Problems to solve:
A: Please copy word for word the part of the Terminal Love article starting with "- Genres: Art" and going on through "released in 1974.".
B: Decide whether each statement agrees with the Terminal Love article, answering yes or no and quoting the deciding words: (i) The album came out on Warner Bros. Records. (ii) Josh Frank noted that the songs were longer. (iii) Elliot Ingber appears on several tracks.

Extract to read:
⁂

Studio album by Peter Ivers
- Released: 1974
- Studios: Producers' Workshop (Hollywood, CA)
- Genres: Art rock; glam rock; experimental rock; new wave;
- Length: 34:11
- Label: Warner Bros. Records
- Producers: Buell Neidlinger, Peter Ivers

= Terminal Love =

Terminal Love is the second studio album by American musician Peter Ivers. It was released in 1974.

==Style==

Tucson Weekly described it as a "pop/prog/avant-garde album". According to Josh Frank, Terminal Love "had clearly been attempting, at least, to be a pop album", noting that the songs were shorter and featured "standard variations on the verse-chorus-verse structure". He also noted a greater influence of blues and blues rock, with Ivers' erstwhile jazz and baroque influences buried "deep in the background". Jason Ankeny of AllMusic wrote that the album "suggests the work of Captain Beefheart; indeed, Magic Band/Frank Zappa collaborator Elliot Ingber appears on several tracks." "The album" wrote Jim Allen for Bandcamp Daily, "was no wistful collection of gently introspective ballads: Its songs sport unorthodox structures, shifting tempos and time signatures, and arch, witty lyrics referencing everything from Freud, Adler, and Reich (“Holding the Cobra”) to time and space travel (“Alpha Centauri”) and physical entropy (the title track)." The article also noted Ivers' voice: "High and reedy enough to make Neil Young sound like Johnny Cash, it has more in common with future innovators like Television’s Tom Verlaine or The Violent Femmes’ Gordon Gano than any of Ivers’ contemporaries."

⁂

Material provided:
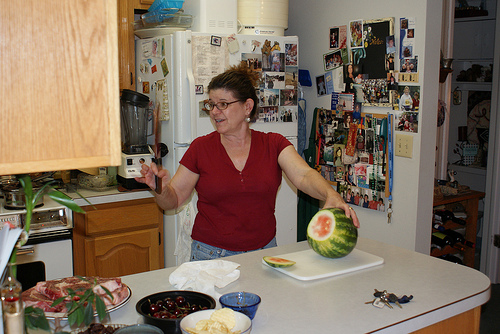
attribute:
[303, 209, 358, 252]
watermelon — cut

⁂

Task-by-task answers:
A:
- Genres: Art rock; glam rock; experimental rock; new wave;
- Length: 34:11
- Label: Warner Bros. Records
- Producers: Buell Neidlinger, Peter Ivers

= Terminal Love =

Terminal Love is the second studio album by American musician Peter Ivers. It was released in 1974.

B:
(i) Yes: "Label: Warner Bros. Records"
(ii) No: "noting that the songs were shorter"
(iii) Yes: "Elliot Ingber appears on several tracks."